_COLLECTED DATA:_
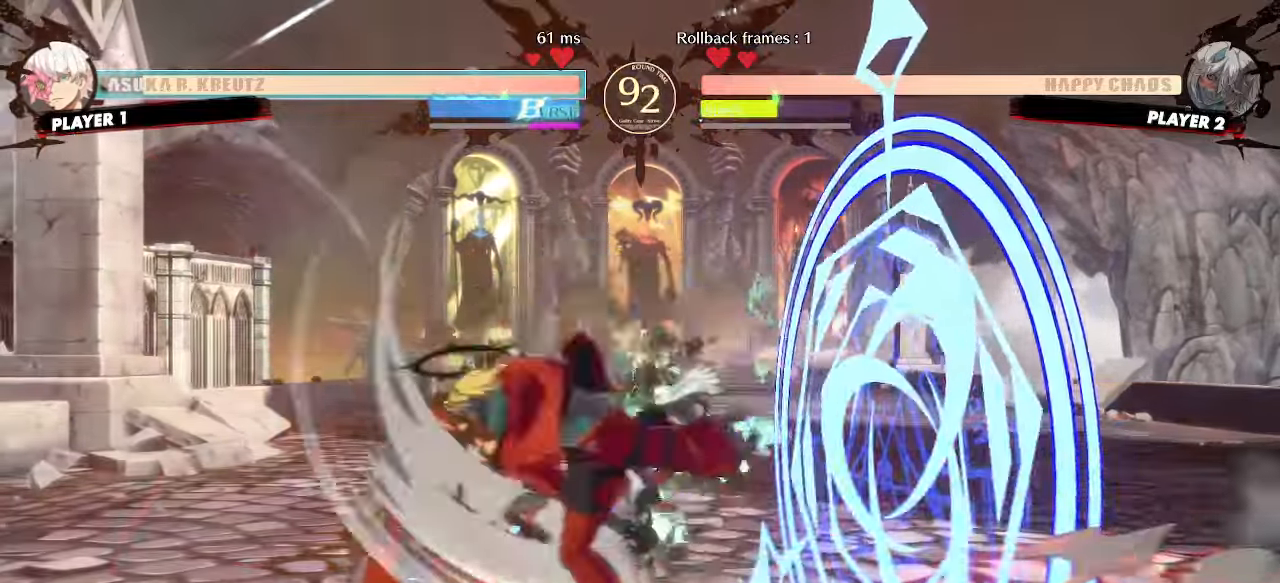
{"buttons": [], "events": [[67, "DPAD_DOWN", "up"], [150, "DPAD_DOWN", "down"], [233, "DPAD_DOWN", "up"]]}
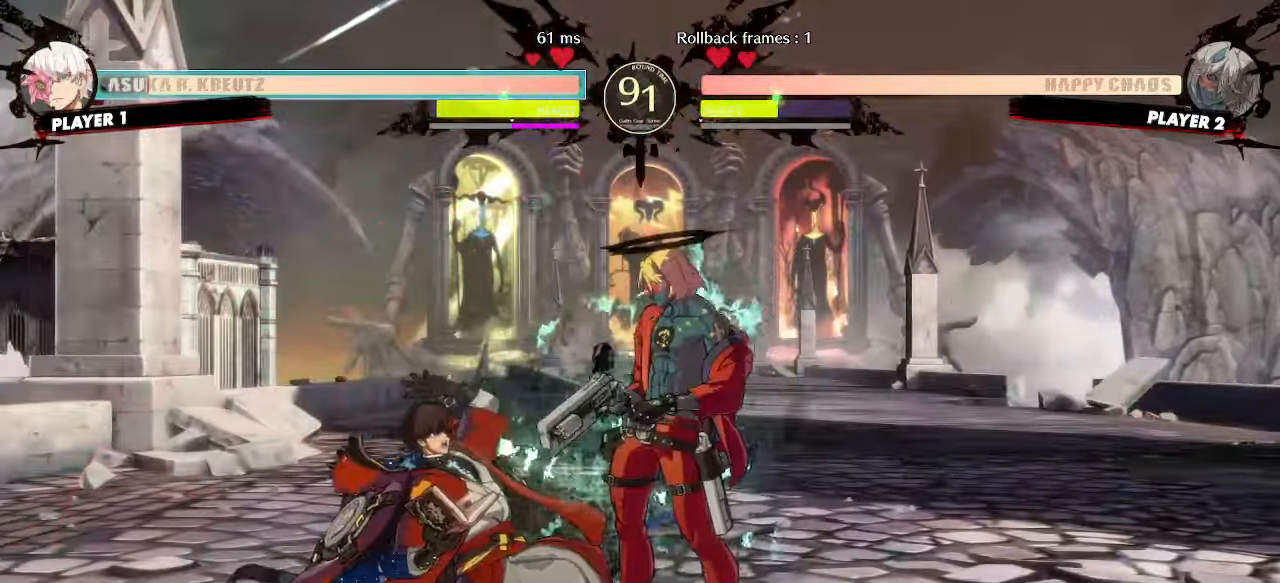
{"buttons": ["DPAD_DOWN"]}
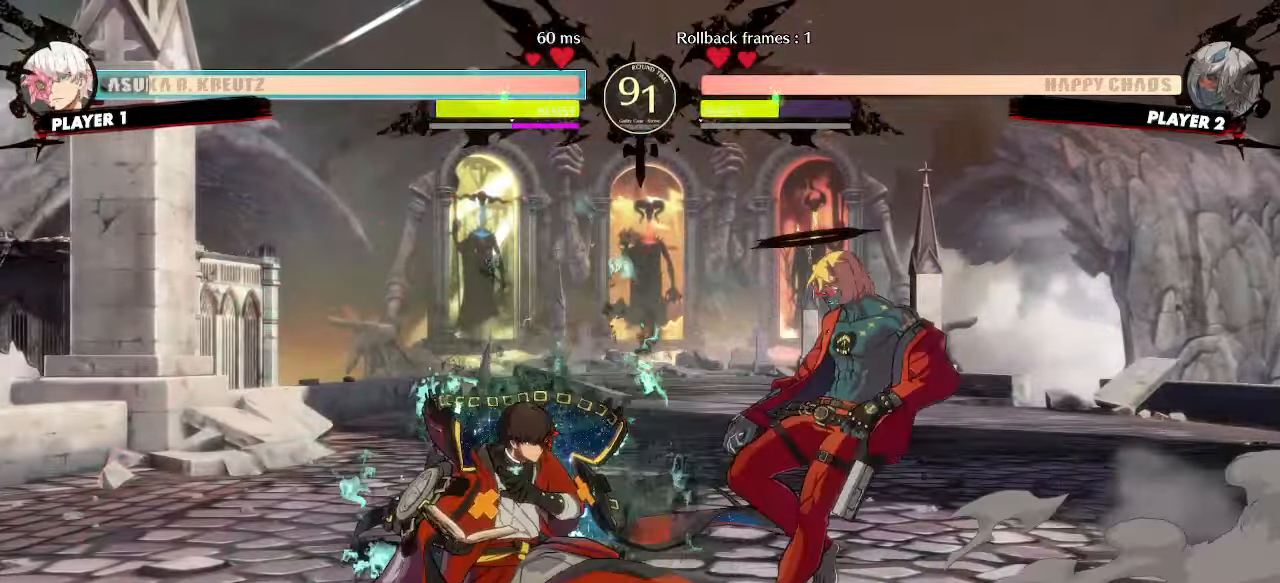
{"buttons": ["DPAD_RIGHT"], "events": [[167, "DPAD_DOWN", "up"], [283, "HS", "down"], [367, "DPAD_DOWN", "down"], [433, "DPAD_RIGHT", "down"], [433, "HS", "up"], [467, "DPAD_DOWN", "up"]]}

_WHAT THE TASK REQUIRES:_ Scan the data above, find each line with "events", and copy it.

_ANSWER TO THIS PROBLEM:_
{"buttons": [], "events": [[67, "DPAD_DOWN", "up"], [150, "DPAD_DOWN", "down"], [233, "DPAD_DOWN", "up"]]}
{"buttons": ["DPAD_RIGHT"], "events": [[167, "DPAD_DOWN", "up"], [283, "HS", "down"], [367, "DPAD_DOWN", "down"], [433, "DPAD_RIGHT", "down"], [433, "HS", "up"], [467, "DPAD_DOWN", "up"]]}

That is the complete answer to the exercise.